On Thu, Jul 21, 2011 at 14:21 -0400, Rich Felker wrote:
> > I wonder what is the Right Way to handle close() failures in generic
> > case.
> 
> I think 99% of them are complete non-issues. The whole idea that close
> can fail (for reasons other than EBADF) is a misdesign, but it can
> generally only happen for odd devices or NFS (which is broken in many
> more fundamental ways anyway). It certainly can't fail for terminal
> devices, pipes, sockets, directories, etc. which are the only places
> libc needs it.

I've looked at some Linux code related to close().  It may fail iff
file_ops->flush() is not NULL, and close() fails iff ->flush() fails.

So, as the following files don't implement ->flush, they cannot fail on
close():

* tty
* pipe
* sockets (all families)
* some classic devices: full, null, zero, mem, kmem

I cannot say something for sure for directories.  However, NFS'
implementation doesn't implement it => close() cannot fail.  (The
comment in the code says all directories ops are synchronous.)

close() may fail on NFS regural files.  As there is API to work with
/etc/* files, and / can be NFS mount point, it's good to check for
close() (and all other syscalls) failures on such files (whether write()

● **JOB**
Reproduce the mailing list message about close() failures word for word, from start to finish.

● **MATERIAL**
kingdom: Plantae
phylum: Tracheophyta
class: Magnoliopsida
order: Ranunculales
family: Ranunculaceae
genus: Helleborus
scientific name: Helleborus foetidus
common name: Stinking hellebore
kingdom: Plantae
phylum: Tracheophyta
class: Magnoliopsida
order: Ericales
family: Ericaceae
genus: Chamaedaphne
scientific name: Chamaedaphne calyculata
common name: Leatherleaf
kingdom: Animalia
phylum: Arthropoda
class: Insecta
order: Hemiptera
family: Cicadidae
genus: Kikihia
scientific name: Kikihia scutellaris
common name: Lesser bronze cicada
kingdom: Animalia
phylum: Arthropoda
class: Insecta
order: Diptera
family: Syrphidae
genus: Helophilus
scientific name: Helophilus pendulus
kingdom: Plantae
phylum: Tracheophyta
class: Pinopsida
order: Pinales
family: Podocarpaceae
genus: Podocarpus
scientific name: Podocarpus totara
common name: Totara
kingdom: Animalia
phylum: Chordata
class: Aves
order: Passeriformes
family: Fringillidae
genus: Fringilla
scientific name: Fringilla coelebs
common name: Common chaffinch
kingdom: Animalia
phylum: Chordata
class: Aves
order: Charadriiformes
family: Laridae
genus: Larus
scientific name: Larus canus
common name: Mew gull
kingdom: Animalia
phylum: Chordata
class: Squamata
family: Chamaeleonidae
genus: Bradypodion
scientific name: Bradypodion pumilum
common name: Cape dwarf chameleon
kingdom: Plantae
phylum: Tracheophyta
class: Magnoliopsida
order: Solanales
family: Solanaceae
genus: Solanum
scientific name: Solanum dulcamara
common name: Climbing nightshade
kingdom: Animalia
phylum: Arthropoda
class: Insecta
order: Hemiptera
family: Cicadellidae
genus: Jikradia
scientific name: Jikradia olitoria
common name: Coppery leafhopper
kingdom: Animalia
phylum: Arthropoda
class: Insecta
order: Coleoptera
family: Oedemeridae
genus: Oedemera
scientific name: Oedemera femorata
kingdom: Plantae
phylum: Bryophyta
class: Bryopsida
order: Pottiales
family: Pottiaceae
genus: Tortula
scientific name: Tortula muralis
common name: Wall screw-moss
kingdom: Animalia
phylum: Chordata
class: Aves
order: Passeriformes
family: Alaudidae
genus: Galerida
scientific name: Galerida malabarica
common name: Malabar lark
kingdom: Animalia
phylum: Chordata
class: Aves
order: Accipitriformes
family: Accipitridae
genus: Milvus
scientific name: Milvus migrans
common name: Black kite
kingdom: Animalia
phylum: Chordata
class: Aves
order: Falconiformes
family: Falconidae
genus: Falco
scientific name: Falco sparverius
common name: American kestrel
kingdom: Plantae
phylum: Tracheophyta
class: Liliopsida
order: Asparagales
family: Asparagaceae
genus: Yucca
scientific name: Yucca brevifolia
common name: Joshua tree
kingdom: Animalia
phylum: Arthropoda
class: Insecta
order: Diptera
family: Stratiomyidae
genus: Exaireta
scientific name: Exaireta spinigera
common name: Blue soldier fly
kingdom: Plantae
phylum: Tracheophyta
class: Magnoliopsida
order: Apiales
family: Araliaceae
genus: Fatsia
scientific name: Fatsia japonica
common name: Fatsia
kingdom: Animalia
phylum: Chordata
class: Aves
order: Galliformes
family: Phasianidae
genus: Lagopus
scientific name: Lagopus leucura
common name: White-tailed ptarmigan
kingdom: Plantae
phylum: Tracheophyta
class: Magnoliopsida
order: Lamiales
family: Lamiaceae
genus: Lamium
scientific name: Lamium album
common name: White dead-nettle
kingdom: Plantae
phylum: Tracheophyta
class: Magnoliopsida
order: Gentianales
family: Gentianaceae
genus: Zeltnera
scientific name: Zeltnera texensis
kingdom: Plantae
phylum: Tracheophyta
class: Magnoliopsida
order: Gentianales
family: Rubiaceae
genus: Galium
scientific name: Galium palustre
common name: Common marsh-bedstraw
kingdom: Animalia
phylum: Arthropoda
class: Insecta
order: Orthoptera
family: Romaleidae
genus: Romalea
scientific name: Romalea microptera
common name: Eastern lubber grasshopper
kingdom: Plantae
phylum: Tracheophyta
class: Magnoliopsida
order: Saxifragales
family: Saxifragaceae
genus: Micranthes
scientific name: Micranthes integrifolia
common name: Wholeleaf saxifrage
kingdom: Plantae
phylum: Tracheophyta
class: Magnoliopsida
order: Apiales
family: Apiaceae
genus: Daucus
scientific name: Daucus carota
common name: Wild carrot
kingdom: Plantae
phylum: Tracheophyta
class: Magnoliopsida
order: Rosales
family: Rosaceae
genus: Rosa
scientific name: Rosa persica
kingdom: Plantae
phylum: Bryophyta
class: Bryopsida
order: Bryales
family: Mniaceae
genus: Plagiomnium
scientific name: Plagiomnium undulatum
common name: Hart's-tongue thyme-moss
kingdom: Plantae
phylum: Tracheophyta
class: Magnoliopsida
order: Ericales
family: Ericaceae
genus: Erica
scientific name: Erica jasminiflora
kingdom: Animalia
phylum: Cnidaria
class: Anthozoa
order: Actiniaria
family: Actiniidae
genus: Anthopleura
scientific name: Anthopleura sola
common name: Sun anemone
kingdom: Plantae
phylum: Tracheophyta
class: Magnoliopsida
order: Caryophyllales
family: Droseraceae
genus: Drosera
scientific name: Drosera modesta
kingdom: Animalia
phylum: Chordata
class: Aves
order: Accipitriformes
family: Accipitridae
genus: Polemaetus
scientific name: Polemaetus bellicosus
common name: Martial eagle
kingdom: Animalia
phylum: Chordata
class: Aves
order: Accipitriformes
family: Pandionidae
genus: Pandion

● **CORRECT OUTPUT**
On Thu, Jul 21, 2011 at 14:21 -0400, Rich Felker wrote:
> > I wonder what is the Right Way to handle close() failures in generic
> > case.
> 
> I think 99% of them are complete non-issues. The whole idea that close
> can fail (for reasons other than EBADF) is a misdesign, but it can
> generally only happen for odd devices or NFS (which is broken in many
> more fundamental ways anyway). It certainly can't fail for terminal
> devices, pipes, sockets, directories, etc. which are the only places
> libc needs it.

I've looked at some Linux code related to close().  It may fail iff
file_ops->flush() is not NULL, and close() fails iff ->flush() fails.

So, as the following files don't implement ->flush, they cannot fail on
close():

* tty
* pipe
* sockets (all families)
* some classic devices: full, null, zero, mem, kmem

I cannot say something for sure for directories.  However, NFS'
implementation doesn't implement it => close() cannot fail.  (The
comment in the code says all directories ops are synchronous.)

close() may fail on NFS regural files.  As there is API to work with
/etc/* files, and / can be NFS mount point, it's good to check for
close() (and all other syscalls) failures on such files (whether write()